General information
- Type: Single seat sports aircraft
- National origin: France
- Designer: José Pocino
- Number built: 1

History
- First flight: 6 November 1989

= Pocino PJ.1A =

Single-engined pusher aircraft

The Pocino PJ.1A Toucan is a French, single seat, twin boom light aircraft of pusher configuration which first flew in 1989. The single example remained active until at least 2007.

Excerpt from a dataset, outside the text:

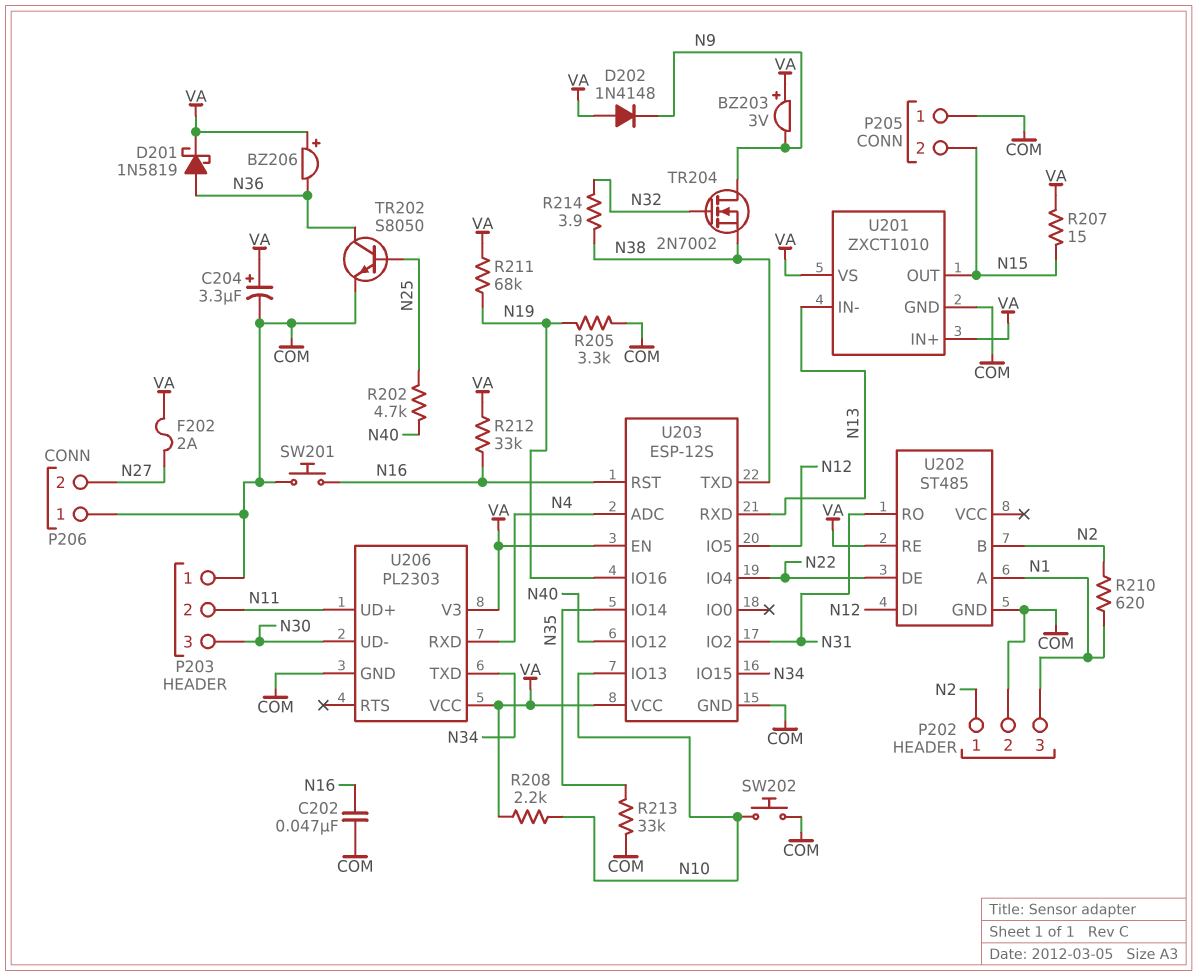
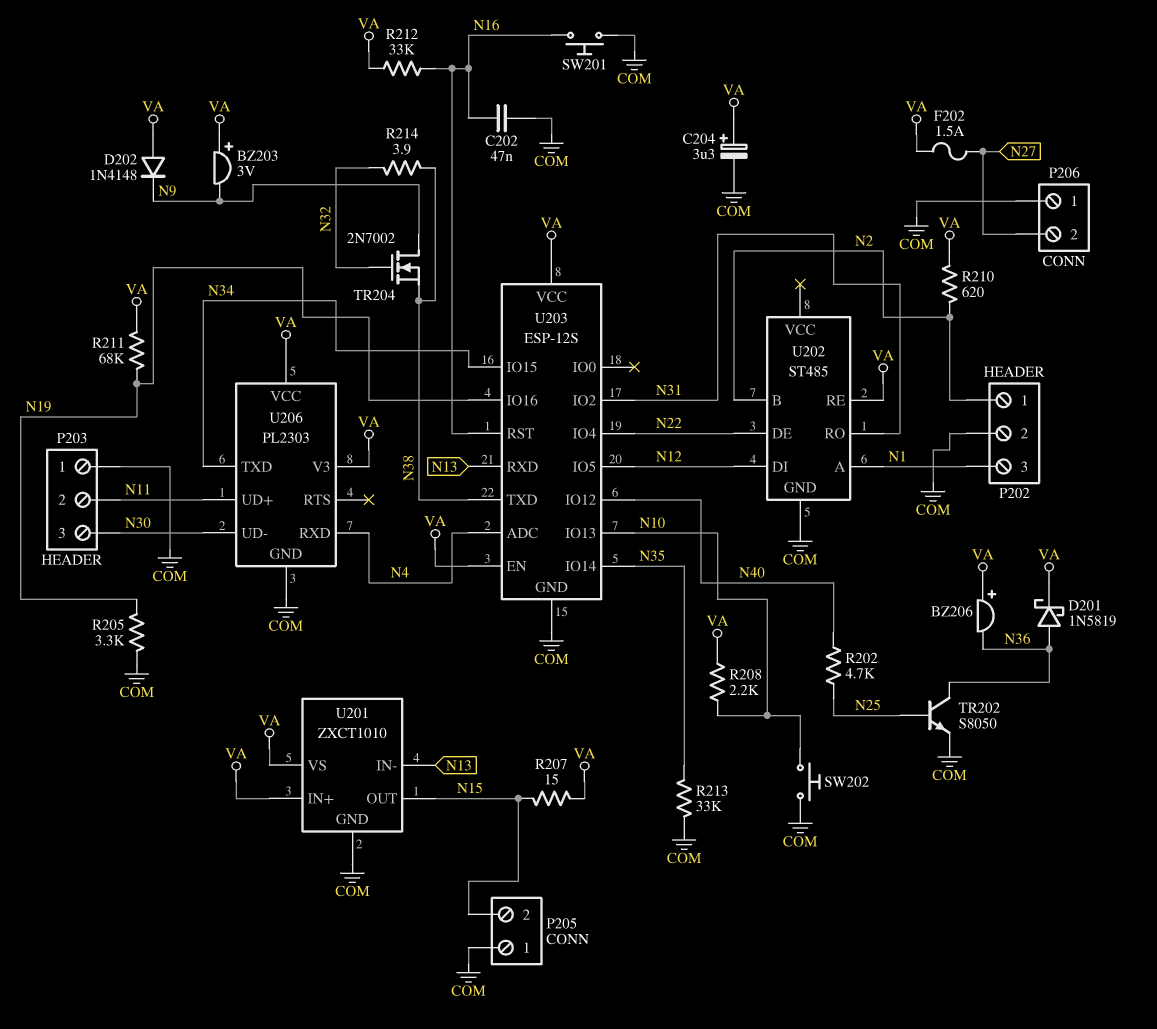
F202: 2A (N27, VA) -> 1.5A (N27, VA)
R210: 620 (N1, N2) -> 620 (N2, VA)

==Design and development==

José Pocino's Toucan has a pod style fuselage with the pilot enclosed under a single piece canopy that continues the fuselage profile. The pilot's seat is ahead of the wing leading edge, with the pusher engine behind it. For its first flight the Toucan was powered by a Hirth two cylinder, two stroke engine, completely enclosed within the fuselage but this was soon replaced by a 51 hp Rotax 503.2V engine of similar configuration, driving a three rather than two-bladed propeller. The engine change led to a slightly revised engine cowling and a decreased area of the cockpit transparency. A fixed tricycle undercarriage is mounted on the fuselage. Initially the main wheel legs were braced but have been replaced with cantilevers.

The Toucan's wing is straight edged, of constant chord and square tipped, set low on the fuselage. There is some dihedral outboard of a brief centre section. From the wing roots two slender beams extend rearwards to cropped triangular fins, linked by a straight edged tailplane at about one third fin height. The unbalanced rudders are rectangular.

The Toucan first flew on 6 November 1989, powered by the Hirth engine, and received its Certificate of Airworthiness on 9 December 1991. It flew at the RSA rallies in 2006 and 2007 and remains on the French Civil Aircraft Register in 2014.